La semaine dernière, les membres de la Fédération des syndicats de l’enseignement (FSE-CSQ) et de son pendant anglophone, l’Association provinciale des enseignantes et des enseignants du Québec (APEQ), ont entériné à 59,5 % la proposition de règlement sectoriel.

Un message « très maladroit »

La sortie de François Legault a été mal reçue par la présidente de la FSE-CSQ, Josée Scalabrini, qui a eu l’impression qu’on tentait de faire porter la responsabilité du déficit budgétaire aux enseignants.

C’est très maladroit. Pendant ce temps, on a oublié de parler du désinvestissement dans le système d’éducation qui dure depuis 30 ans.

Josée Scalabrini, présidente de la FSE-CSQ

Un sentiment partagé par la présidente de la FAE, Mélanie Hubert, qui reproche au gouvernement de « culpabiliser » les enseignants. « C’était assurément très malhabile », a-t-elle laissé tomber.

De plus, elle n’a pas apprécié le ton du gouvernement qui s’est chaleureusement félicité du résultat des négociations.
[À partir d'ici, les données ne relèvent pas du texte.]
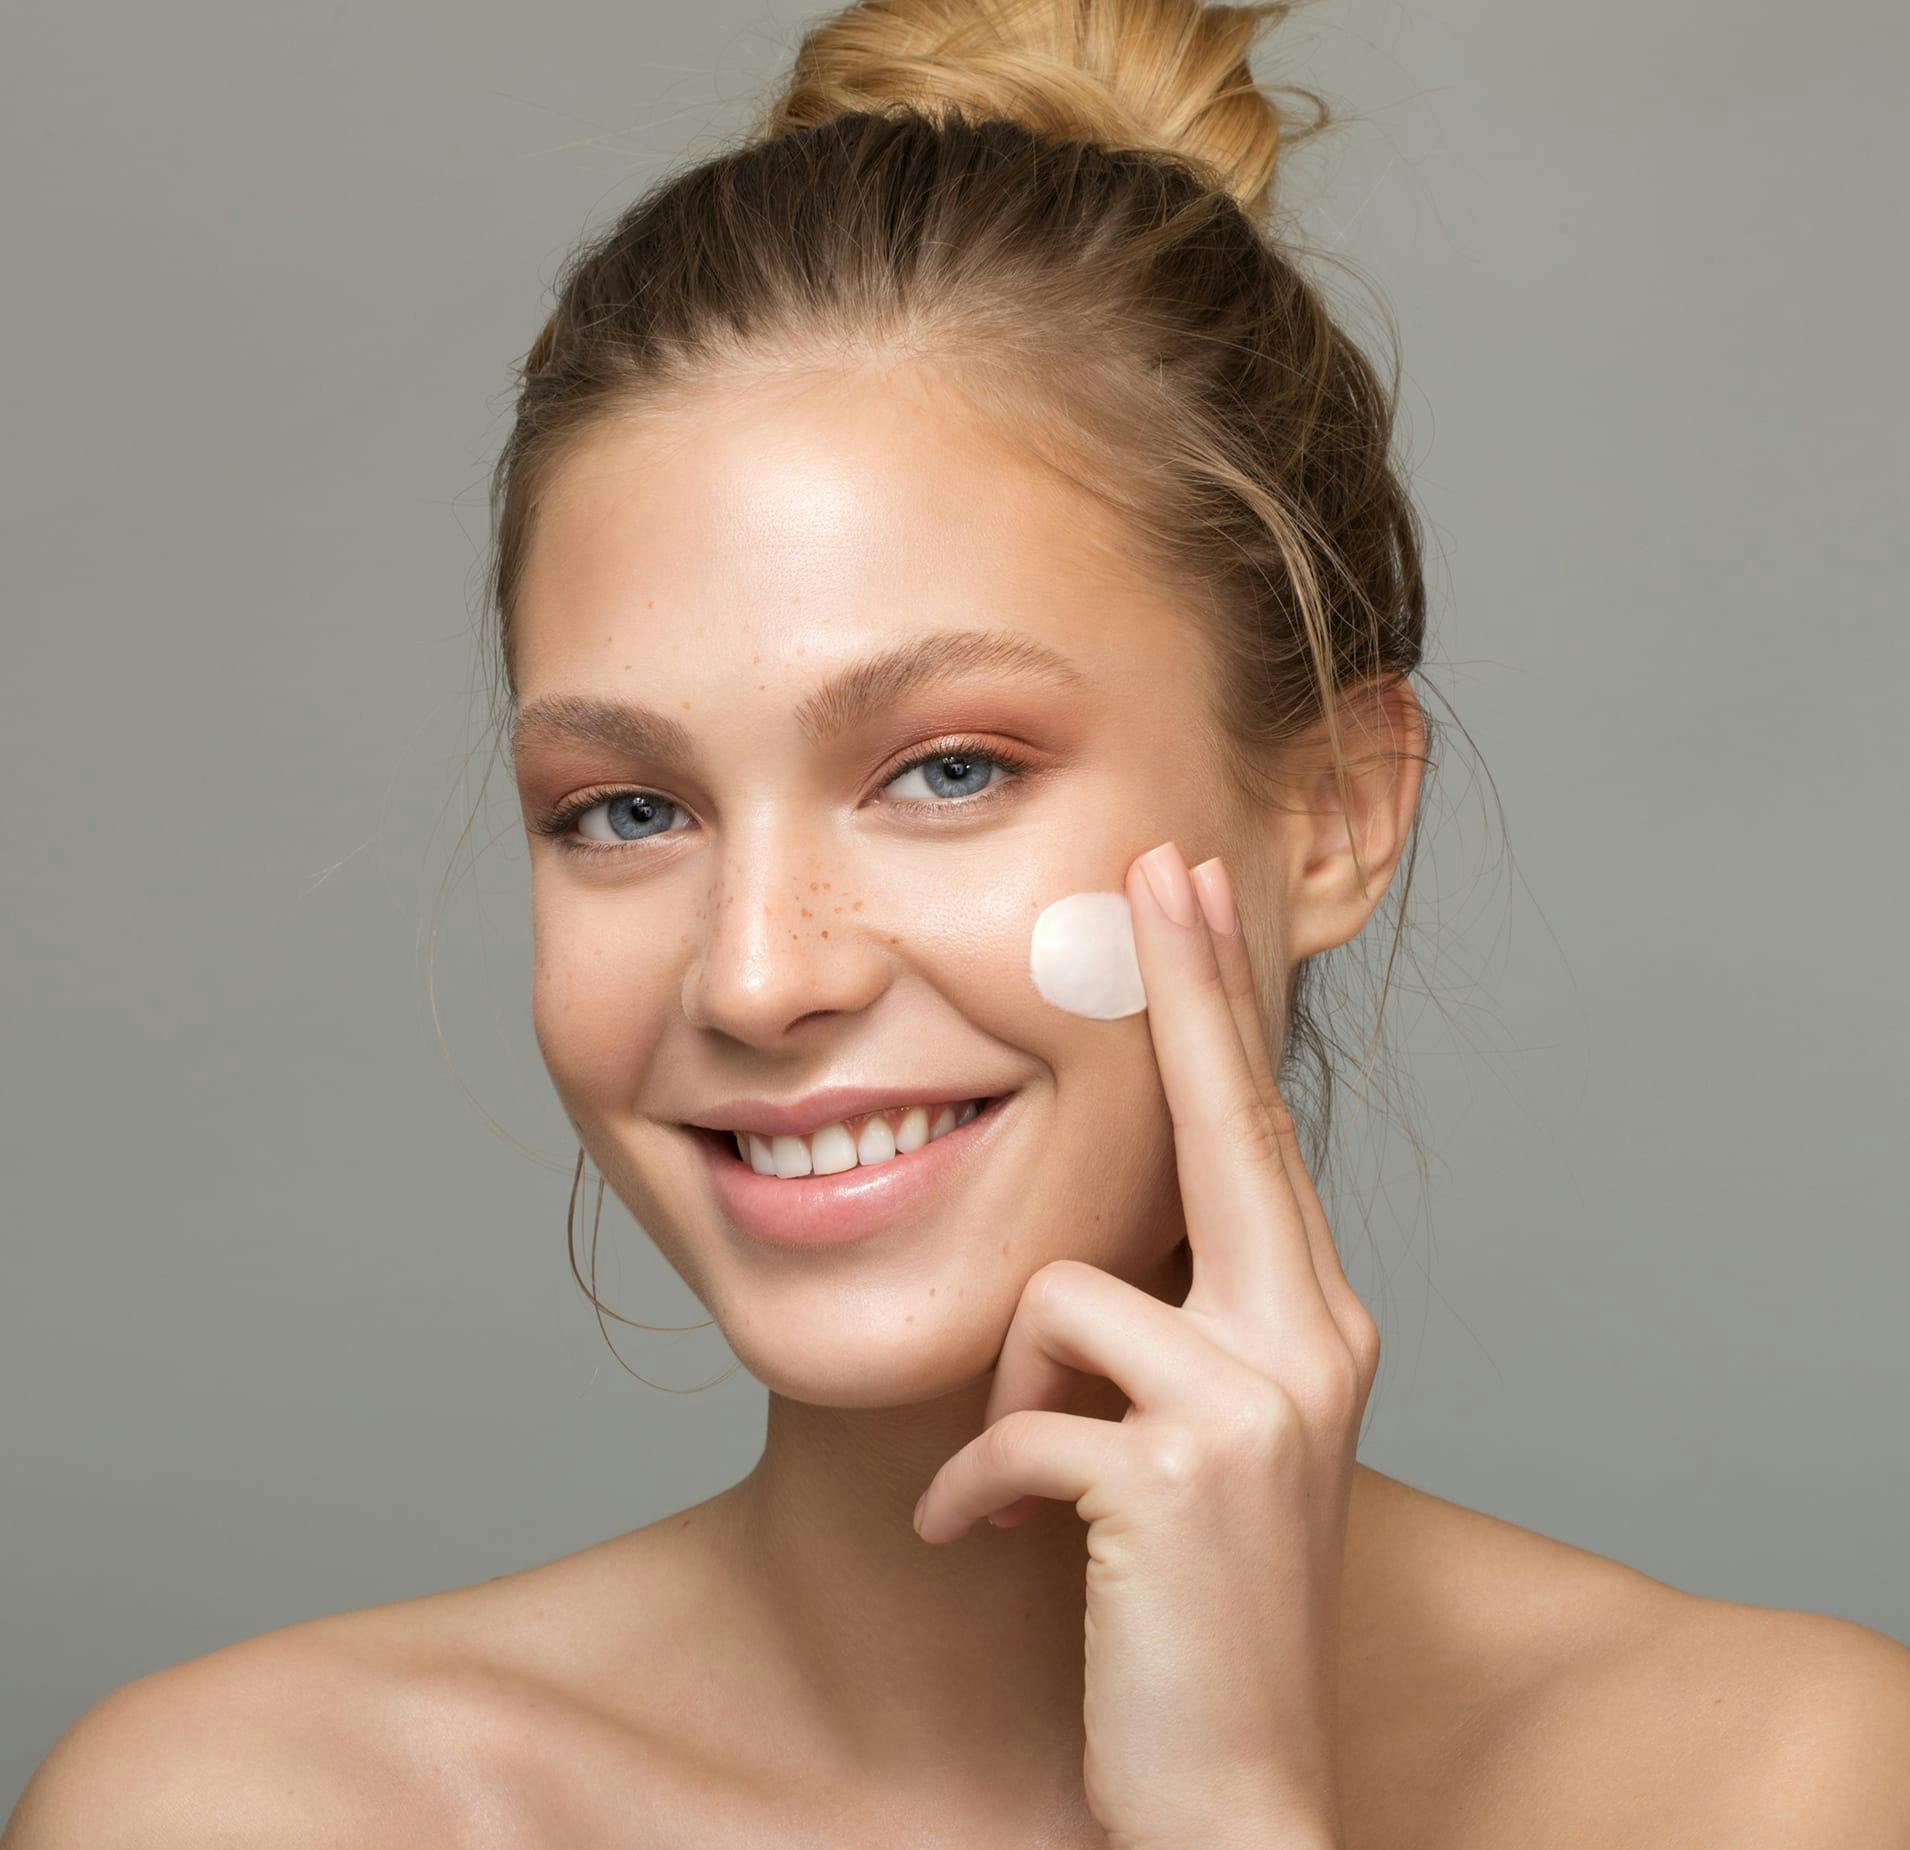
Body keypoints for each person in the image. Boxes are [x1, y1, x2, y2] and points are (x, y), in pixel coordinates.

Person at [10, 1, 1908, 1845]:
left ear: (1332, 809)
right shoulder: (251, 1812)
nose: (758, 972)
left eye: (948, 770)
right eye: (629, 808)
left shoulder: (1772, 1783)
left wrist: (1232, 1812)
De nombreux enseignants ont voté contre les ententes, rappelle-t-elle.

« On aurait aimé entendre le gouvernement faire preuve d’un peu plus d’humilité, de reconnaître qu’il y a encore beaucoup de travail à faire et de se montrer à l’écoute des gens sur le terrain. »

Les principales mesures négociées en éducation

Offrir plus d’aide pour les enseignantes et les enseignants ainsi que pour les élèves, entre autres par :

  • l’ajout de 4000 aides à la classe dans plus de 14 000 classes ;
  • l’aide d’enseignantes et d’enseignants retraités pour soutenir et mentorer les jeunes faisant partie du corps professoral ;
  • la possibilité pour les stagiaires de faire de la suppléance ;
  • l’ajout de travailleuses et de travailleurs spécialisés à temps plein au secondaire ;
  • la mise en place d’un nouveau mécanisme en matière de composition de la classe pour mieux soutenir les enseignantes et les enseignants aux prises avec des élèves en difficulté. Dans un contexte de pénurie de main-d’œuvre où il est difficile d’augmenter le nombre de ressources ou de diminuer les ratios d’élèves dans les classes, cela permettra de déployer, si possible, des ressources supplémentaires selon les besoins.

Assurer une plus grande stabilité dans les écoles, notamment en :

  • devançant le processus d’affectation au 8 août. De cette façon, les enseignantes et les enseignants, les élèves et les parents vivront moins d’incertitude puisque les classes seront attribuées dès le début du mois d’août ;
  • améliorant considérablement le statut d’emploi de certains membres du personnel enseignant en ajoutant 5000 postes permanents.

Accorder davantage d’autonomie aux enseignantes et aux enseignants, par exemple en :

  • leur permettant d’effectuer leur tâche de nature personnelle (cinq heures par semaine) à leur domicile ou à l’endroit qu’ils préfèrent ;
  • leur donnant la possibilité d’effectuer cinq des vingt journées pédagogiques en télétravail ;
  • les libérant de la supervision des récréations afin de leur permettre de se consacrer davantage au soutien des élèves ;
  • leur octroyant la possibilité de faire des heures supplémentaires (avec incitatif financier) sur une base volontaire pour prêter main-forte et encourager la prise en charge d’un plus grand nombre de groupes ;
  • permettant des heures plus flexibles (les soirs et la fin de semaine) pour les cours de formation professionnelle, et ce, sur une base volontaire.